( AFP / RONALDO SCHEMIDT )
Le groupe américain Chevron s'est associé avec la société d'investissements américaine Quantum Capital Group pour présenter une offre de reprise des actifs à l'étranger du géant russe Lukoil, visé par des sanctions américaines, rapporte mercredi le Financial Times.

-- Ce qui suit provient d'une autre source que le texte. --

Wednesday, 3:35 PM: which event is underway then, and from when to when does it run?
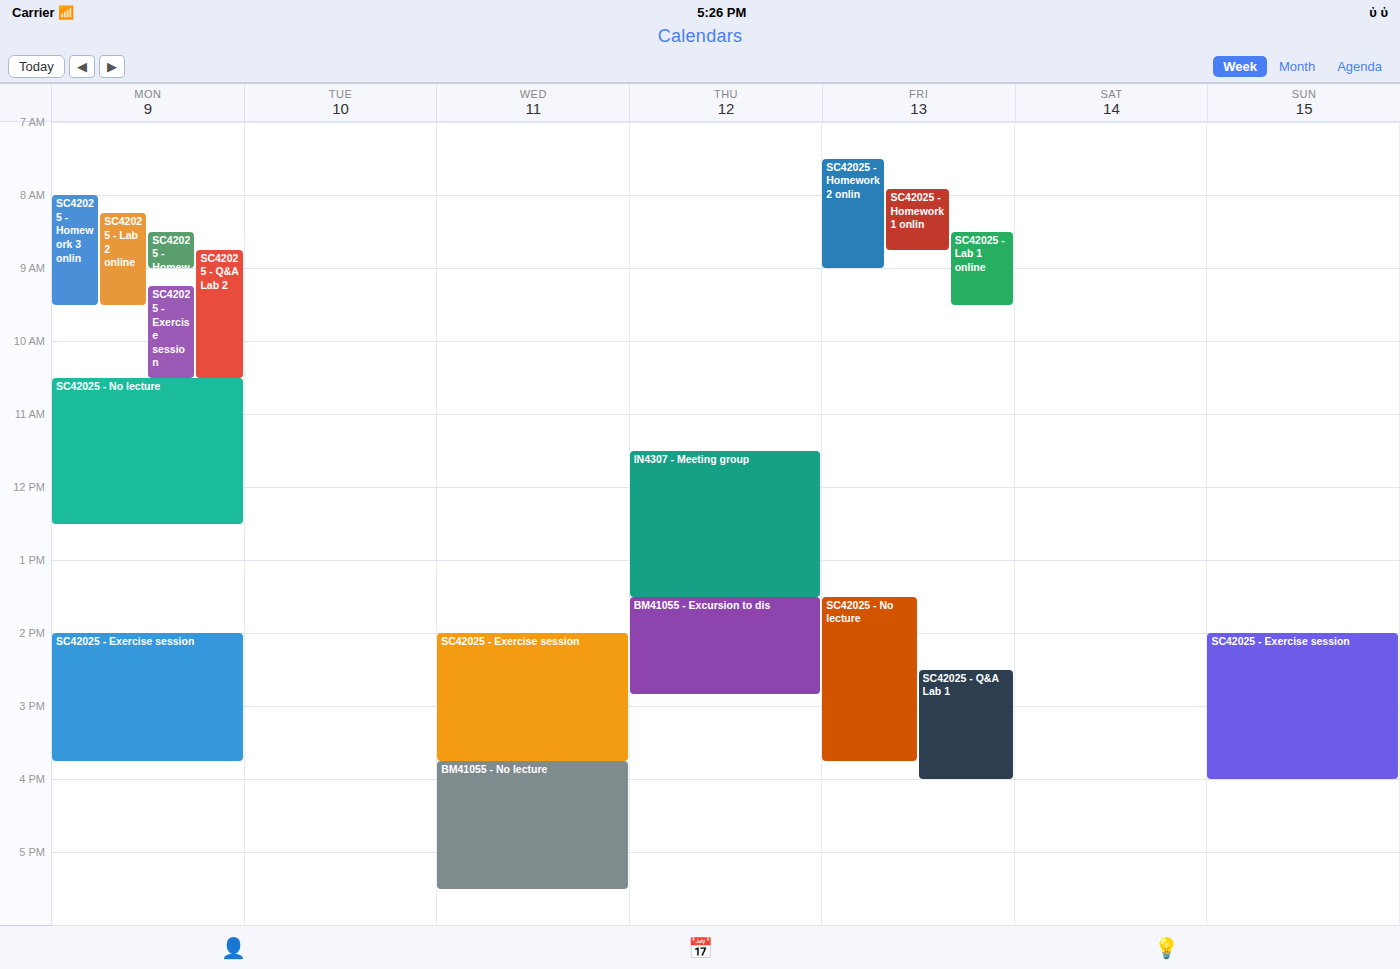
"SC42025 - Exercise session", 2:00 PM to 3:45 PMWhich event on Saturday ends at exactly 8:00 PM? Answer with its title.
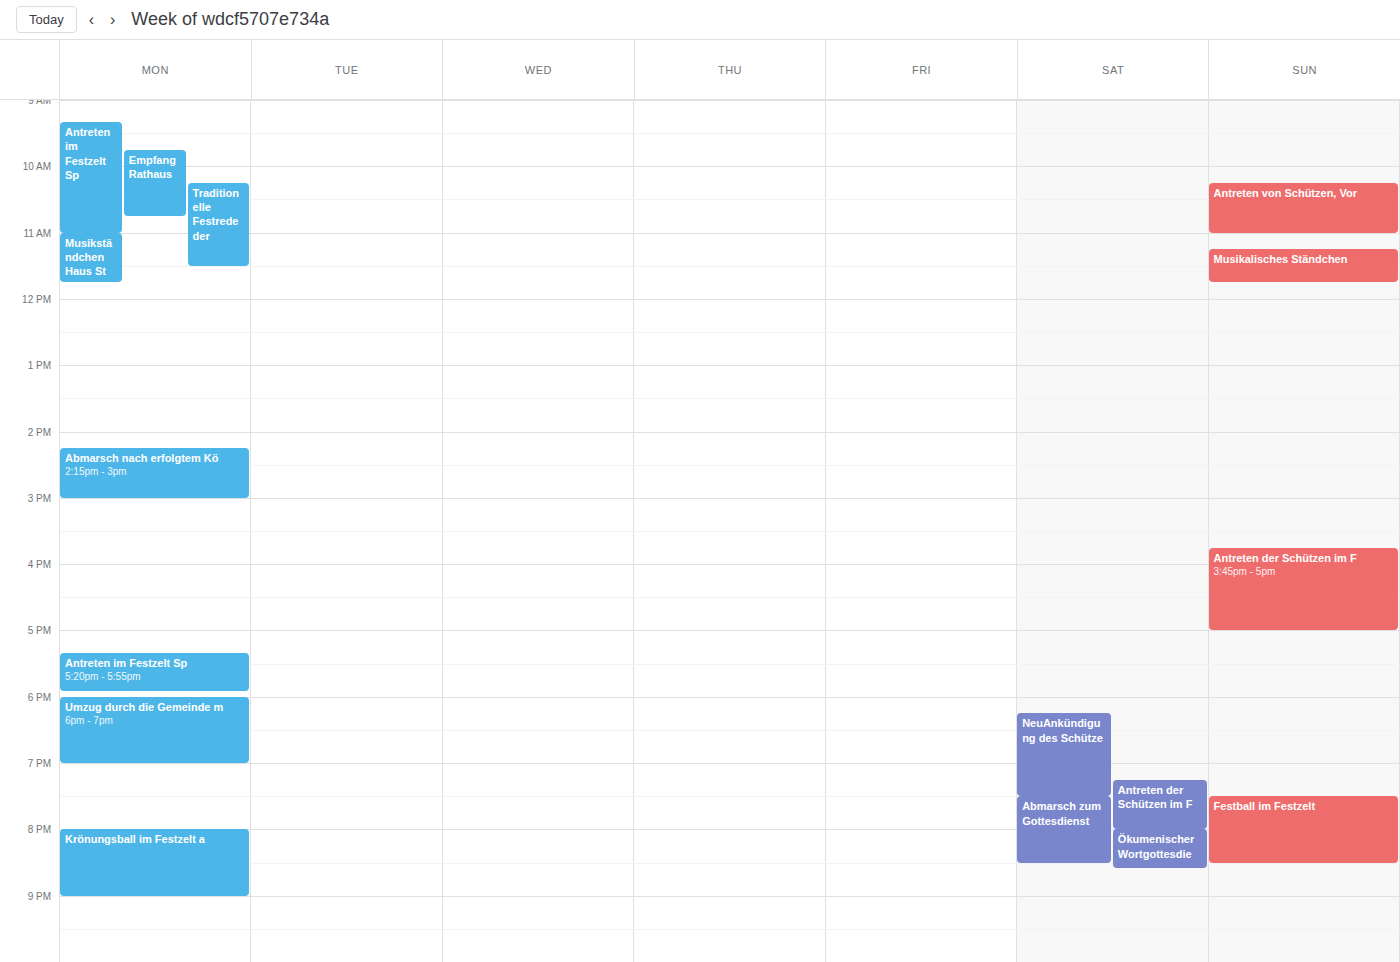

Le quotidien économique, qui fait référence à une ou plusieurs sources proches du dossier non identifiées, précise que Quantum est à l'origine de ce projet d'acquisition d'actifs comprenant des infrastructures "de production de pétrole et de gaz, de raffinage et plus de 2.000 stations-service en Europe, en Asie et au Proche-Orient".
Lukoil a estimé leur valeur à 22 milliards de dollars.
Si l'offre aboutit, les deux partenaires ont l'intention de se partager ces actifs puis de les "conserver et de les opérer sur le long terme", poursuit le FT, qui indique ne pas avoir connaissance du montant de l'offre conjointe.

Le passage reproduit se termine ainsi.